澪は愛香の病状を知っていた。彼女が入院したのは、自分の父親の病院ではなく、澪の父親が運営する病院だったのだ。

 庭木の木洩れ日が地面を照らすと、まだらに光を浴びたスズメたちが小さく跳ね回る。

 入院患者の誰かがこっそり朝食の残飯の一部をそこに捨てるのを知って、彼らは毎朝木洩れ日の中に入り込んでくる。

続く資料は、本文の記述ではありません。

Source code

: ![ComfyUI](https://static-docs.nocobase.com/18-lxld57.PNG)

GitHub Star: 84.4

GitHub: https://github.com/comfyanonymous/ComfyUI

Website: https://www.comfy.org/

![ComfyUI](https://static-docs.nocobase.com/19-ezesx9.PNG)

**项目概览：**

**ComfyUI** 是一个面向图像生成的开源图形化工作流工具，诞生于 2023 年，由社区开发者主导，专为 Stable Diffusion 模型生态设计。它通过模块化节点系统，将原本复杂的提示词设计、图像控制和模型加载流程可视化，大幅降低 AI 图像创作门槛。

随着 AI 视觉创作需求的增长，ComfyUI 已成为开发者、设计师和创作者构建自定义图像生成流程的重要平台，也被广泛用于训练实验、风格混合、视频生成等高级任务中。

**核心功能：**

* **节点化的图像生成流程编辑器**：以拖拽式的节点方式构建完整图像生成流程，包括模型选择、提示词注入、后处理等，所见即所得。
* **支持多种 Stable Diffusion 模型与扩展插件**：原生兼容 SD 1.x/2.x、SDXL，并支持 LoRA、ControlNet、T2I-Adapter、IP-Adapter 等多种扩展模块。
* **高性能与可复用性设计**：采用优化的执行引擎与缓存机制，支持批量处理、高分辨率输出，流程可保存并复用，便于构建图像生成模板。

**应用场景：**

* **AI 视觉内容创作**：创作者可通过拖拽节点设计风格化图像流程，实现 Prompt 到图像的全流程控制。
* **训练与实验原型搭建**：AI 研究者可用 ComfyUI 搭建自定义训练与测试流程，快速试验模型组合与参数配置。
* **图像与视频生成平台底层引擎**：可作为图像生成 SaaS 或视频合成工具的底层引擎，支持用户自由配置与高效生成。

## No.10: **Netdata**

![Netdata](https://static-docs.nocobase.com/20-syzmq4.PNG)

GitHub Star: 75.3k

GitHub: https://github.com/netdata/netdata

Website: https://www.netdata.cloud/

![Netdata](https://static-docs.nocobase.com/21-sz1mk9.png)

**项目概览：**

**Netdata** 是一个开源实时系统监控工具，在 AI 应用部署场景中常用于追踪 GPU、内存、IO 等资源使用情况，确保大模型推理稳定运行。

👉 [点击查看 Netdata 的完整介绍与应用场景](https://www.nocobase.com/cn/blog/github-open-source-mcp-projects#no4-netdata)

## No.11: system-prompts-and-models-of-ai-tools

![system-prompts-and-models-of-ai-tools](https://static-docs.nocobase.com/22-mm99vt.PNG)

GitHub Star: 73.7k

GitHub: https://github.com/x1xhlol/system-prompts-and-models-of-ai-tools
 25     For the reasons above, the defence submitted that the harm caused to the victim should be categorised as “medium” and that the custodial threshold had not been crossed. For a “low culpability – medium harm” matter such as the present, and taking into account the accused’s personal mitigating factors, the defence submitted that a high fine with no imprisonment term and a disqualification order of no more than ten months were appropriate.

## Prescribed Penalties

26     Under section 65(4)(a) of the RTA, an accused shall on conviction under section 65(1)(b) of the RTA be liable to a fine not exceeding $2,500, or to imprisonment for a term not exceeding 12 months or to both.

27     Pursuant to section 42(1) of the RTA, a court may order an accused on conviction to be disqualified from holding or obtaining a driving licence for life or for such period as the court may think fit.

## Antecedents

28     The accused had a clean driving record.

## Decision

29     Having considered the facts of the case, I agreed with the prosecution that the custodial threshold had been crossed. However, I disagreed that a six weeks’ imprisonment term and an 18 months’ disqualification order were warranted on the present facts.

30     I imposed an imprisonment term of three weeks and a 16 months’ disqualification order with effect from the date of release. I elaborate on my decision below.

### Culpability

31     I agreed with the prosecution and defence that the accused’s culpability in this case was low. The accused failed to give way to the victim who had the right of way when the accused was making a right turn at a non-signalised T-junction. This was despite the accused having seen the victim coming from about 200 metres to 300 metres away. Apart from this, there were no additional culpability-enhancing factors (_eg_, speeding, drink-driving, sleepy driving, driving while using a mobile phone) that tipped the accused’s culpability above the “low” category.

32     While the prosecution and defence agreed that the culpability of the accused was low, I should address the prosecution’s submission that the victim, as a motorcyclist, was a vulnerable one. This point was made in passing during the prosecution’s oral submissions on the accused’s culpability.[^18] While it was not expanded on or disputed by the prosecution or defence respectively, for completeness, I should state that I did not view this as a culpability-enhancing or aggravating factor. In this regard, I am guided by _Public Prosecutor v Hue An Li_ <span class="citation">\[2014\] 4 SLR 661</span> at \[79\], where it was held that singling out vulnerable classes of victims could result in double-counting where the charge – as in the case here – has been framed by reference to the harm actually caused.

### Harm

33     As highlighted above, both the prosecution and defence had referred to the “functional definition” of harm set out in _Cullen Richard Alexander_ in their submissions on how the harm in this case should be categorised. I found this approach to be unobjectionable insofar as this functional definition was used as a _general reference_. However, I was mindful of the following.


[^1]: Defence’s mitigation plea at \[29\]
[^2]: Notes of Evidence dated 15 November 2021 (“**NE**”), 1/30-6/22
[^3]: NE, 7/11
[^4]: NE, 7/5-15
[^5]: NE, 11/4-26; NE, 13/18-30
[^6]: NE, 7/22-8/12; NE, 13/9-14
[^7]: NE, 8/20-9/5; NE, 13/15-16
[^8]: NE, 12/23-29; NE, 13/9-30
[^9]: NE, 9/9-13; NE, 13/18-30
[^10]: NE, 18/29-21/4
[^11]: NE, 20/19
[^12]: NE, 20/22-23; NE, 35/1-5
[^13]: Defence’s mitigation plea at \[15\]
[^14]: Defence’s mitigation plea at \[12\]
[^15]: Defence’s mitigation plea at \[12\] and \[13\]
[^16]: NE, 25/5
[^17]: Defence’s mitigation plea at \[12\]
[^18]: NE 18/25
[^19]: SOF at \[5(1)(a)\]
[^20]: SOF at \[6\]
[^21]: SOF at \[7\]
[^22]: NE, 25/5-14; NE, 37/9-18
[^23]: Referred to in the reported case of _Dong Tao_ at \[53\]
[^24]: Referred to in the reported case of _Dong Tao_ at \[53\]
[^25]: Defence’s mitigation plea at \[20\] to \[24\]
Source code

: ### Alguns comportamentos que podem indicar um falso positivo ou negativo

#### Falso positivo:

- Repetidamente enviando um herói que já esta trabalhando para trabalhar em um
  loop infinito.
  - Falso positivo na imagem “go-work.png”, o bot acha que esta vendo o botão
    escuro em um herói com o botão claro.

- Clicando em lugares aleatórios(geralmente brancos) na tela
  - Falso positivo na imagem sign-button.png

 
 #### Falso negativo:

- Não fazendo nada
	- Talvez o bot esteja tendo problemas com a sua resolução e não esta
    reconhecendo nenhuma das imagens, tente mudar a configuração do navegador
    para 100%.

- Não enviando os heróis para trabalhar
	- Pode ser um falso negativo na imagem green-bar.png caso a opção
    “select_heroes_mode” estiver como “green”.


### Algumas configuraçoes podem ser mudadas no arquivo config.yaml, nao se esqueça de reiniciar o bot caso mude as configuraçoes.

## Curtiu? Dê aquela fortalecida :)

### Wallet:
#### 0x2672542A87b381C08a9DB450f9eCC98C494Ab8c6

 秋の陽差に白い病棟が聳え、窓には青空が映り込み、白い雲が流れる。

「どうや? 具合」

 術後、両親以外で初めて愛香の病室を訪れたのは、真琴だった。

 もちろん、彼女が何処の病院に入院したか知る者は少ないので、これから先も訪れる姿は限られるだろう。

「うん、少しだるいけど」

 小さく笑う彼女に、真琴は大きな笑顔を返す。

「まあ、当たり前やな。それだけの手術だったんやし」

 愛香の手術は無事終わって、術後の経過も順調だった。

「真琴、学校は?」

「そんなもん、バックレや。何時もの事やん」

 真琴がそう言って笑うと、愛香も小さく笑って

「そうだったね」

 窓から入る午前中の淡い陽差は、揺らめくように愛香の白い頬を照らす。

 真琴はそんな彼女の姿がいかにも弱々しく見えて、胸に何かが込み上げる。

「愛香はあれやな、マスカラなくっても睫毛長いんや。うらやましい。あたしなんか、マスカラ取っただけで『おまえ誰や』言われるで」

 自分で意識して笑う事なんて、彼女の日常にはあまり無い事だった。

「今日は天気よくって外は暖かいから、はよう散歩出れるようになるとええな」

 真琴は喋り続ける。

 愛香はそんな彼女の話を聞きながら、笑顔で相づちをうつ。

 何時も喋ると止まらない真琴の話が、全く苦にならなかった。

 真琴はベッドサイドに置かれた小さな丸椅子に腰を下ろして、小さく息をつくと

「省吾には、会えたん?」

「うん……会えたよ」

「ご、ごめんな。余計な事して。ほんま、あたしらしくない事したわ」

 真琴は苦笑する。

 愛香は小さく首を振ると

「ううん。ありがとう。ショウが来てくれると思わなかったから、嬉しかった」

「そうか……そやったら、あたしもおせっかいの甲斐があったかな」

 そう言って、真琴は首を小さくすくめて笑う。

「でも真琴。よく、省吾の携帯判ったね」

「そんなもん、家にかけて訊いたら判るやん」

「家に電話したの?」

「そや。お母さんとちょっとだけ、仲良うなったわ」

「でも、自宅の番号は?」

 学校の違う真琴が、省吾の自宅番号を知るはずもない。

「そうそう、大変やったで。あの辺の住所は愛香に聞いとったから、電話帳で片っ端から北原って家に電話したわ」

「全部?」

 愛香は思わず目を丸くした。

「でもな、あの辺に北原って家は6軒しかなくて、3軒目にヒットしたで。あたし、くじ運いいからな」

 真琴がそう言ってあっけらかんと笑うので、愛香もつられておかしくなった。

 彼女はそんな愛香を見つめると

「でも、省吾には澪ちゃんって娘がおるんやろ?」

「うん」

 愛香の返事に、真琴は彼女の瞳を見続ける。

 愛香は彼女の視線の意味を感じて、クスクスと吹き出すように笑った。

「してないよ。あたしたち」

「そ、そうなん?」

「あたしは、して欲しかったのかもしれないけどね」

「ち、ちょっとくらいしてやったらいいのにな。あいつも、意外とケチやな」

 真琴らしい言葉だった。

「そんな気軽に言わないでよ」

「そうやけど……」

「充分満足させてはもらったから、いいよ」

 愛香の穏やかな笑顔に真琴は怪訝な笑みを浮かべたが、彼との間に何か吹っ切れる出来事があったのだと確信して、直ぐに安堵の笑みに変わった。

「あいつも、罪なやっちゃな」

 ……罪。罪深いのは誰なのだろうか。

 省吾は彼なりに問題を抱えて、これからも苦悩するだろう。澪は何時まで彼に自分の事を隠し続けるのだろう。そして、省吾が受け止めてくれた気持ちをこれからどうすればいいのだろう。

 愛香は真琴に小さな笑みを返して窓の外に視線を移すと、遠くの空に聳える高層ビル群を見つめた。